BEGIN
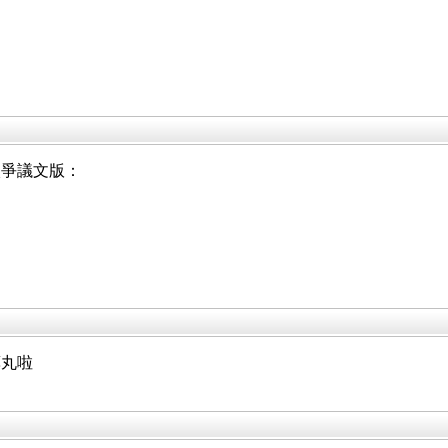
入爭議文版：
藥丸啦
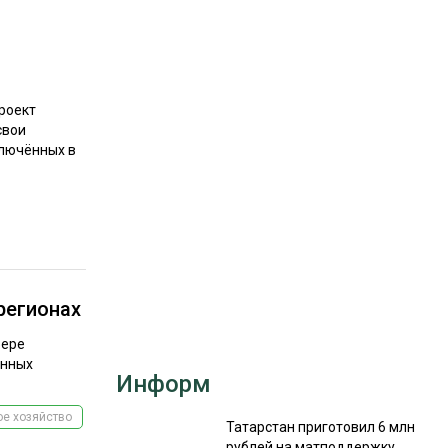
РЫНКИ СБЫТА
В УСЛОВИЯХ САНКЦИЙ
роект
свои
ключённых в
ИТОГИ МЕРОПРИЯТИЙ
регионах
фере
анных
Информ
е хозяйство
Татарстан приготовил 6 млн
рублей на матподдержку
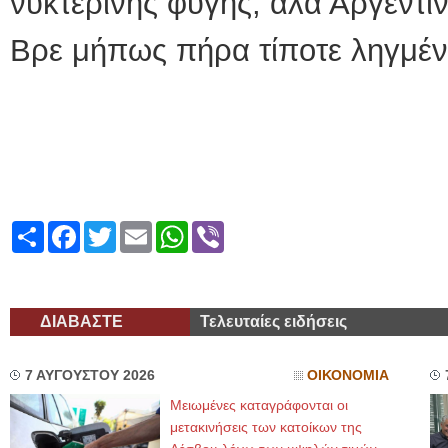
νυκτερινής φυγής, αλά Αργεντιν
Βρε μήπως πήρα τίποτε ληγμένα
Share
Facebook
Twitter
Email
WhatsApp
Viber
ΔΙΑΒΑΣΤΕ
Τελευταίες ειδήσεις
7 ΑΥΓΟΥΣΤΟΥ 2026
ΟΙΚΟΝΟΜΙΑ
Μειωμένες καταγράφονται οι
μετακινήσεις των κατοίκων της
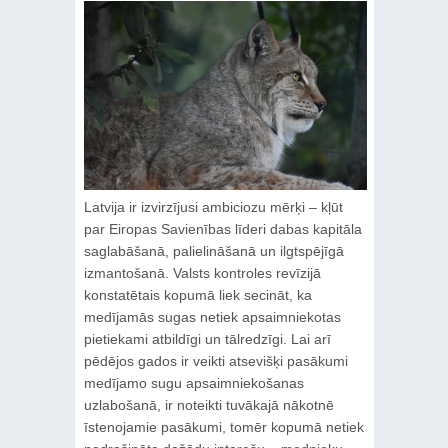
Latvija ir izvirzījusi ambiciozu mērķi – kļūt
par Eiropas Savienības līderi dabas kapitāla
saglabāšanā, palielināšanā un ilgtspējīgā
izmantošanā. Valsts kontroles revīzijā
konstatētais kopumā liek secināt, ka
medījamās sugas netiek apsaimniekotas
pietiekami atbildīgi un tālredzīgi. Lai arī
pēdējos gados ir veikti atsevišķi pasākumi
medījamo sugu apsaimniekošanas
uzlabošanā, ir noteikti tuvākajā nākotnē
īstenojamie pasākumi, tomēr kopumā netiek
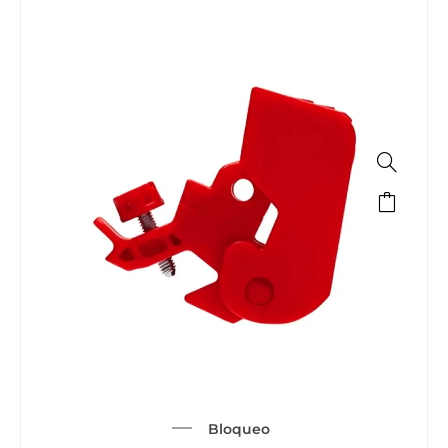
Bloqueo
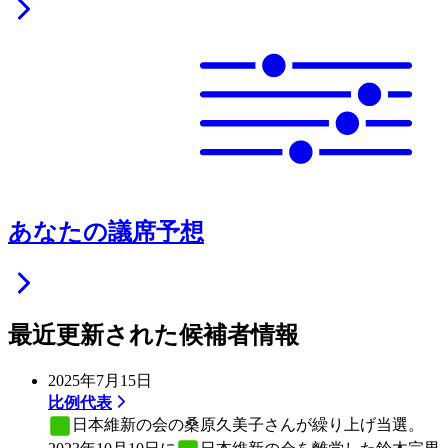
あなたの議席予想
最近更新された候補者情報
2025年7月15日
比例代表
日本維新の会
の桑原久美子さんが繰り上げ当選。
2023年10月10日に
日本維新の会
を離党した鈴木宗男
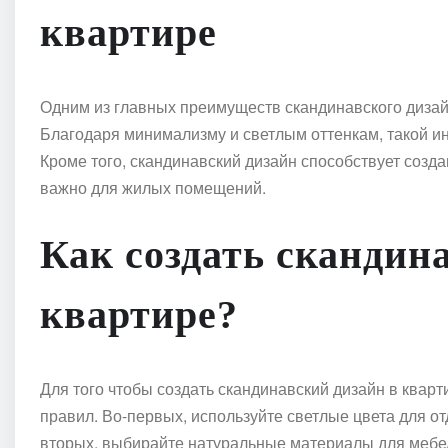
квартире
Одним из главных преимуществ скандинавского дизайн
Благодаря минимализму и светлым оттенкам, такой ин
Кроме того, скандинавский дизайн способствует созд
важно для жилых помещений.
Как создать скандин
квартире?
Для того чтобы создать скандинавский дизайн в квар
правил. Во-первых, используйте светлые цвета для от
вторых, выбирайте натуральные материалы для мебели 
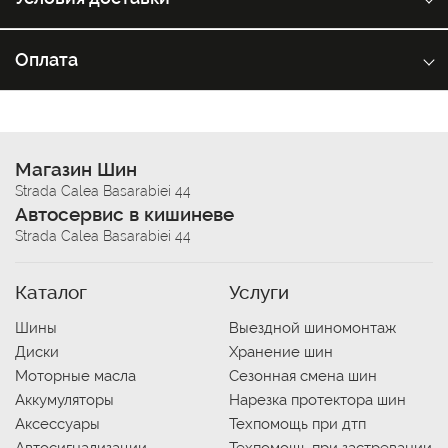
Оплата
Магазин Шин
Strada Calea Basarabiei 44
Автосервис в кишиневе
Strada Calea Basarabiei 44
Каталог
Услуги
Шины
Выездной шиномонтаж
Диски
Хранение шин
Моторные масла
Сезонная смена шин
Аккумуляторы
Нарезка протектора шин
Аксессуары
Техпомощь при дтп
Автосигнализации
Техпомощь при застревании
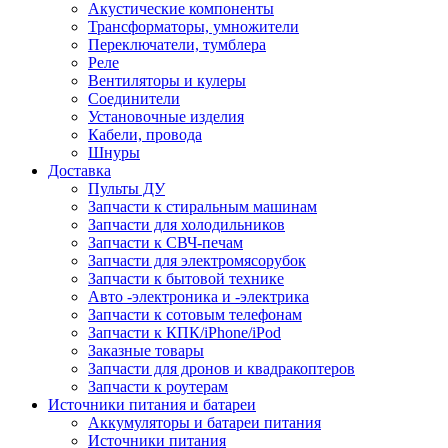
Акустические компоненты
Трансформаторы, умножители
Переключатели, тумблера
Реле
Вентиляторы и кулеры
Соединители
Установочные изделия
Кабели, провода
Шнуры
Доставка
Пульты ДУ
Запчасти к стиральным машинам
Запчасти для холодильников
Запчасти к СВЧ-печам
Запчасти для электромясорубок
Запчасти к бытовой технике
Авто -электроника и -электрика
Запчасти к сотовым телефонам
Запчасти к КПК/iPhone/iPod
Заказные товары
Запчасти для дронов и квадракоптеров
Запчасти к роутерам
Источники питания и батареи
Аккумуляторы и батареи питания
Источники питания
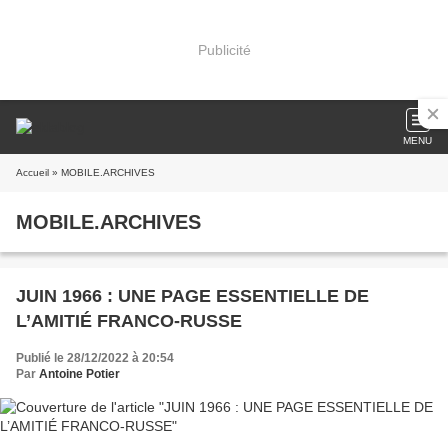
Publicité
MENU
Accueil
» MOBILE.ARCHIVES
MOBILE.ARCHIVES
JUIN 1966 : UNE PAGE ESSENTIELLE DE
L’AMITIÉ FRANCO-RUSSE
Publié le 28/12/2022 à 20:54
Par
Antoine Potier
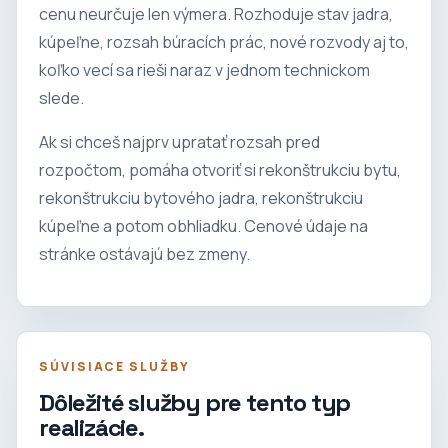
cenu neurčuje len výmera. Rozhoduje stav jadra,
kúpeľne, rozsah búracích prác, nové rozvody aj to,
koľko vecí sa rieši naraz v jednom technickom
slede.
Ak si chceš najprv upratať rozsah pred
rozpočtom, pomáha otvoriť si
rekonštrukciu bytu
,
rekonštrukciu bytového jadra
,
rekonštrukciu
kúpeľne
a potom
obhliadku
. Cenové údaje na
stránke ostávajú bez zmeny.
SÚVISIACE SLUŽBY
Dôležité služby pre tento typ
realizácie.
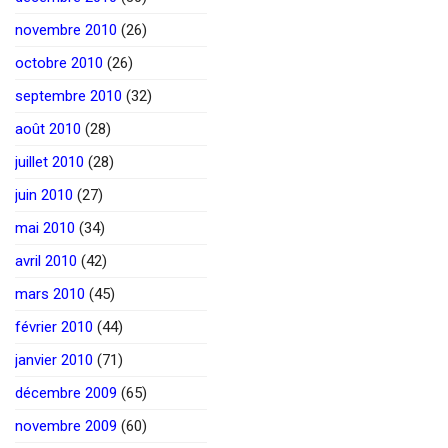
novembre 2010
(26)
octobre 2010
(26)
septembre 2010
(32)
août 2010
(28)
juillet 2010
(28)
juin 2010
(27)
mai 2010
(34)
avril 2010
(42)
mars 2010
(45)
février 2010
(44)
janvier 2010
(71)
décembre 2009
(65)
novembre 2009
(60)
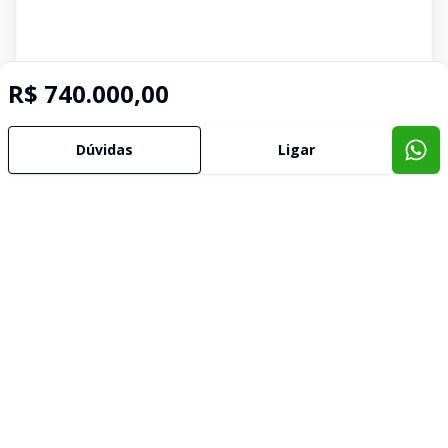
R$ 740.000,00
Dúvidas
Ligar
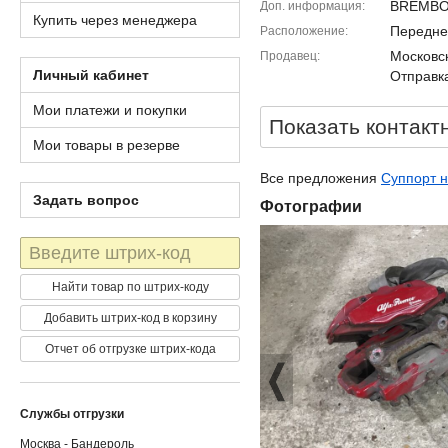
BREMBO 
Доп. информация
Купить через менеджера
Передне
Расположение
Московск
Продавец
Личный кабинет
Отправка
Мои платежи и покупки
Показать контакт
Мои товары в резерве
Все предложения
Суппорт на
Задать вопрос
Фотографии
Штрих-
код
Найти товар по штрих-коду
Добавить штрих-код в корзину
Отчет об отгрузке штрих-кода
Службы отгрузки
Москва - Бандероль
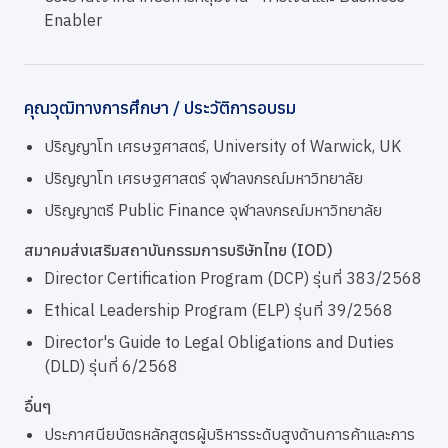
Enabler
คุณวุฒิทางการศึกษา / ประวัติการอบรม
ปริญญาโท เศรษฐศาสตร์, University of Warwick, UK
ปริญญาโท เศรษฐศาสตร์ จุฬาลงกรณ์มหาวิทยาลัย
ปริญญาตรี Public Finance จุฬาลงกรณ์มหาวิทยาลัย
สมาคมส่งเสริมสถาบันกรรมการบริษัทไทย (IOD)
Director Certification Program (DCP) รุ่นที่ 383/2568
Ethical Leadership Program (ELP) รุ่นที่ 39/2568
Director's Guide to Legal Obligations and Duties
(DLD) รุ่นที่ 6/2568
อื่นๆ
ประกาศนียบัตรหลักสูตรผู้บริหารระดับสูงด้านการค้าและการ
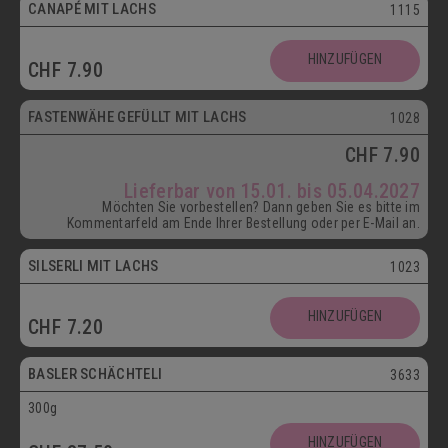
CANAPÉ MIT LACHS
1115
HINZUFÜGEN
CHF
7.90
ab 15.01.
FASTENWÄHE GEFÜLLT MIT LACHS
1028
CHF
7.90
Lieferbar von 15.01. bis 05.04.2027
Möchten Sie vorbestellen? Dann geben Sie es bitte im
Kommentarfeld am Ende Ihrer Bestellung oder per E-Mail an.
SILSERLI MIT LACHS
1023
Vegetarisch
HINZUFÜGEN
CHF
7.20
Postversand
BASLER SCHÄCHTELI
3633
300g
Vegetarisch
HINZUFÜGEN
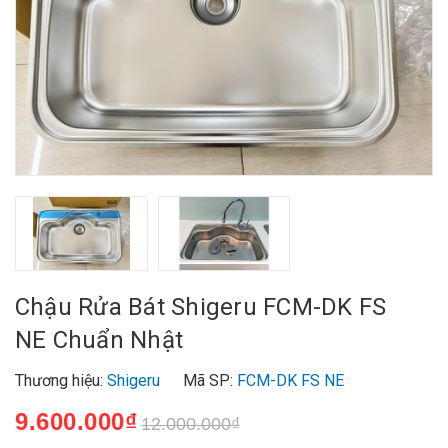
Chậu Rửa Bát Shigeru FCM-DK FS
NE Chuẩn Nhật
Thương hiệu:
Shigeru
Mã SP:
FCM-DK FS NE
9.600.000₫
12.000.000₫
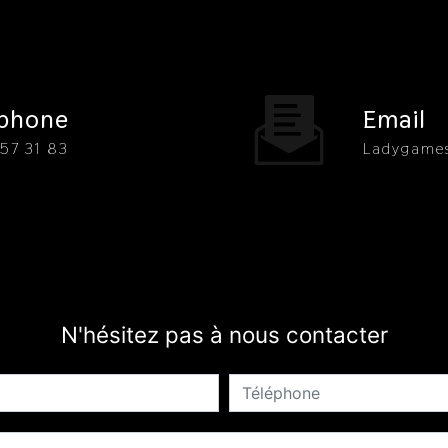
éphone
Email
 57 31 83
ladygam
N'hésitez pas à nous contacter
END
*WHAT YOU HAVE TO DO*: Show the lines in the entries above that include the string "kúpeľne".

*OUTPUT OF THE TASK*:
kúpeľne, rozsah búracích prác, nové rozvody aj to,
kúpeľne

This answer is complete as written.